2. Emphasize your expertise. Content calendars help you turn your organization’s experiences, knowledge, and insight into compelling marketing content and strategy. Need help getting started? Natalie DeYoung, in her article, “The Three Benefits Of Using A Content Calendar: Clarity, Context and Consistency,” suggests asking yourself the following questions to help you get started:

  • What is your organization passionate about?

  • What sets your organization apart from competitors?

  • What are the most common questions customers ask?

3. Establish a timeline. You may already do this in your marketing plan, but content calendars also help you identify, plan for, and properly time marketing of important events or milestones for promotion through social media, the web, and direct mail.

Are you sold but not sure what to do? IQ, a nationally-recognized advertising agency with offices in Atlanta and Los Angeles, calls the content calendar the “heart” of your marketing plan and recommends viewing your content calendar as a “living document,” not a set-in-stone list of rules.

In his January 1 post for IQ, Kevin Smith suggests building your calendar following four simple steps:

  • Identify and understand your audience. Make sure you understand what interests your customers, what barriers they have to overcome when making a purchasing decision, and how they like to receive content from you—and how much.

  • Know what content you already have. You don’t have to start from scratch. Refer to existing PowerPoint presentations, survey results, news stories, interviews, and old blog posts for content and content ideas.
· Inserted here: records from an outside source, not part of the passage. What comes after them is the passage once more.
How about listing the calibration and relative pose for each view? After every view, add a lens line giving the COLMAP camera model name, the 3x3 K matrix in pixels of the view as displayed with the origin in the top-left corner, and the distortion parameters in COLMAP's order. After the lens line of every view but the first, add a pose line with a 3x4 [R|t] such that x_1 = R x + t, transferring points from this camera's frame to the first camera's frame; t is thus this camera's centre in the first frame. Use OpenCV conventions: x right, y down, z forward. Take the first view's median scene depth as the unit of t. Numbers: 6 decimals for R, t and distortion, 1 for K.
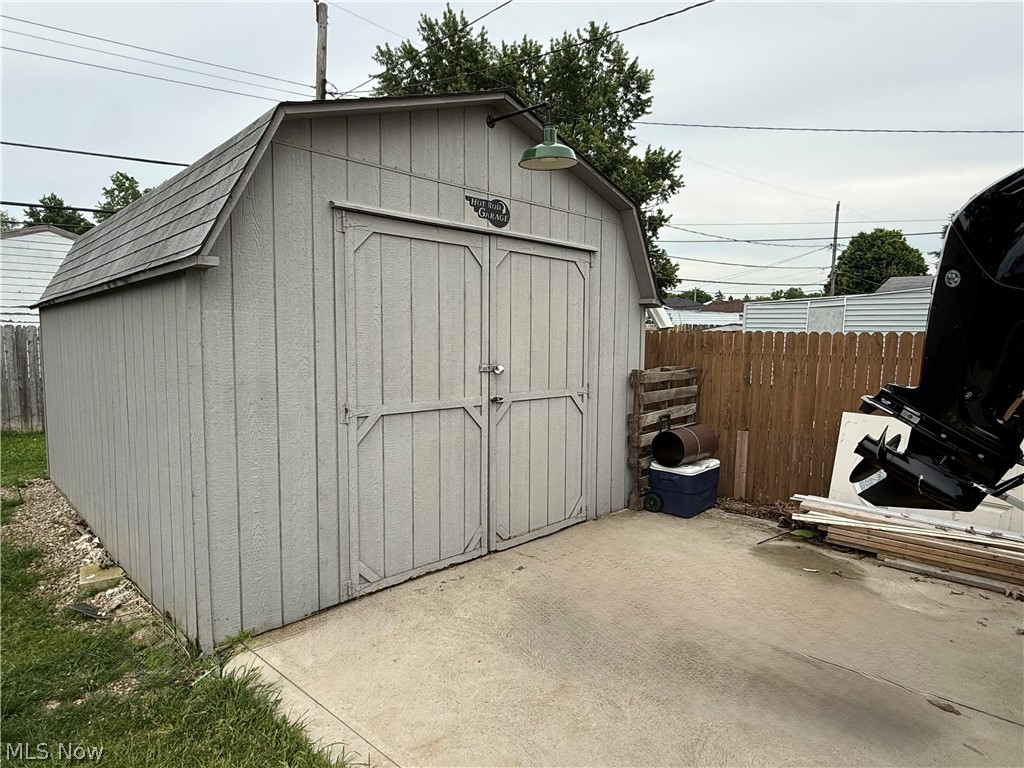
lens RADIAL K [[596.2, 0, 513.7], [0, 596.2, 381.5], [0, 0, 1]] dist [0.021511, 0.000535]
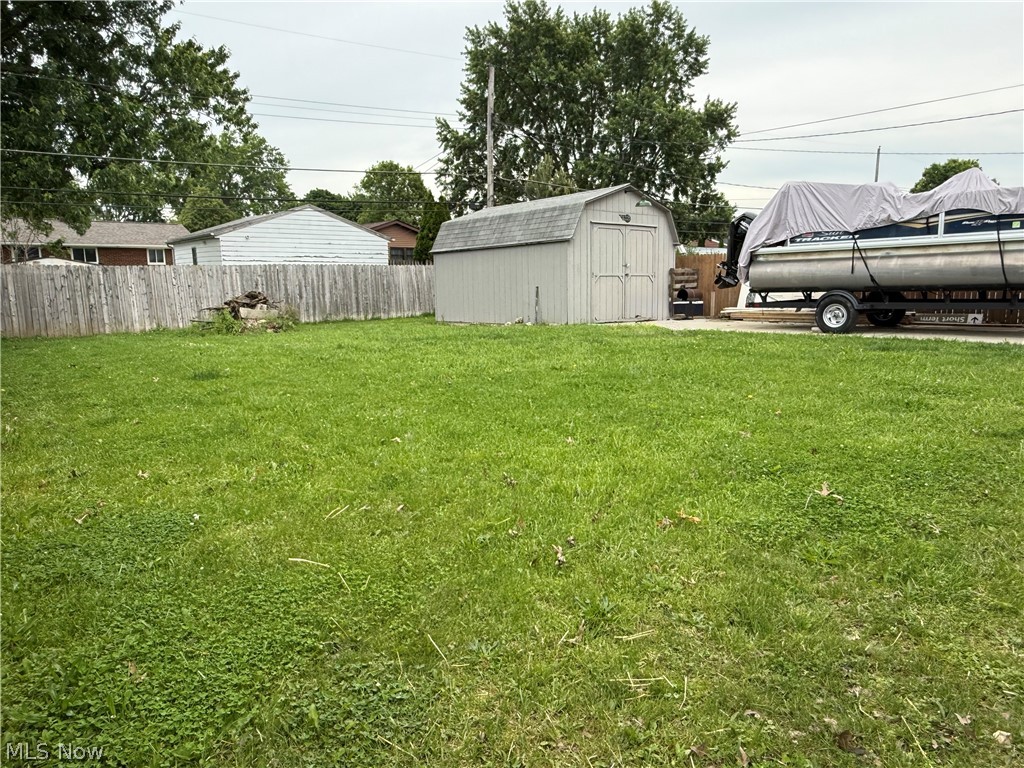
lens RADIAL K [[667.6, 0, 509.5], [0, 667.6, 390.4], [0, 0, 1]] dist [-0.016499, 0.000457]
pose [[0.996210, -0.011062, -0.086273, -0.042889], [0.017974, 0.996652, 0.079758, 0.042751], [0.085102, -0.081006, 0.993074, -0.327388]]
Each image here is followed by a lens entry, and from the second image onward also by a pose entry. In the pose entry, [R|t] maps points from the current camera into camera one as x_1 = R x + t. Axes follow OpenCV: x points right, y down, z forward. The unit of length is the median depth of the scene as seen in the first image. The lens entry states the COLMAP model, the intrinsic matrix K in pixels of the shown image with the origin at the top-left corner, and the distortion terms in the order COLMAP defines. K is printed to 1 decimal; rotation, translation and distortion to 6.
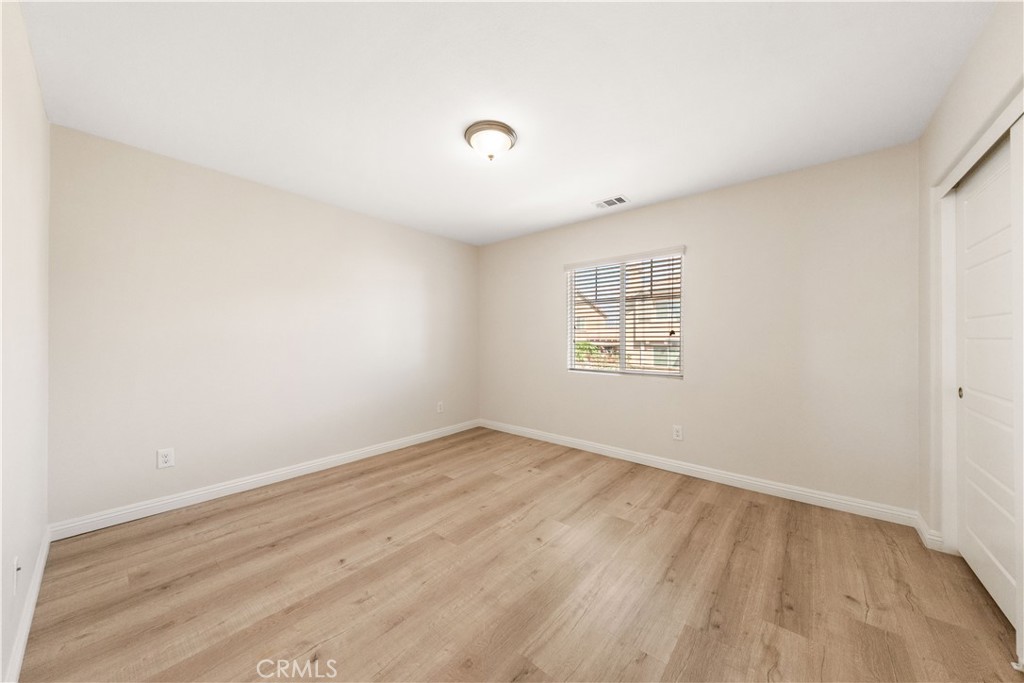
lens RADIAL K [[345.0, 0, 511.0], [0, 345.0, 338.0], [0, 0, 1]] dist [-0.000098, -0.000025]
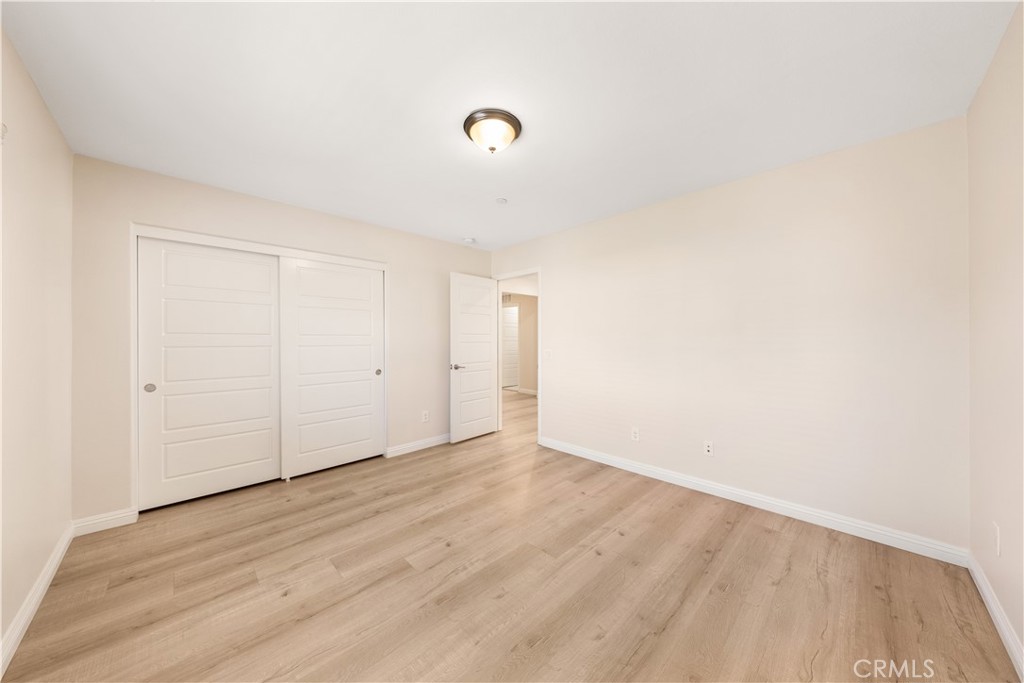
lens RADIAL K [[345.0, 0, 511.0], [0, 345.0, 338.0], [0, 0, 1]] dist [-0.000098, -0.000025]
pose [[-0.995777, 0.002177, 0.091776, -0.196488], [0.001485, 0.999970, -0.007610, -0.019209], [-0.091790, -0.007442, -0.995751, 1.986033]]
  • Know when to publish your content. That means more than just scheduling dates. It means looking into site analytics, identifying key dates, and planning how you will support your planned efforts. According to Smith, you can then “plan the rest of your content with the goal of setting a repeatable cadence for your audience, and ensure that you are mixing topics.” This helps meet your audience’s needs and keeps your marketing fresh and interesting.

  • Measure and adjust. As with any other marketing effort you make, you should plan on tracking the progress of your efforts. Whether that means documenting changes in web traffic, subscriber growth, social media followers, or simple inquiries, measuring the response to your efforts enables you to make adjustments, as necessary, to your overall marketing plan.

Creating and maintaining a content calendar takes a little practice, but if you remain flexible and committed, your marketing will grow.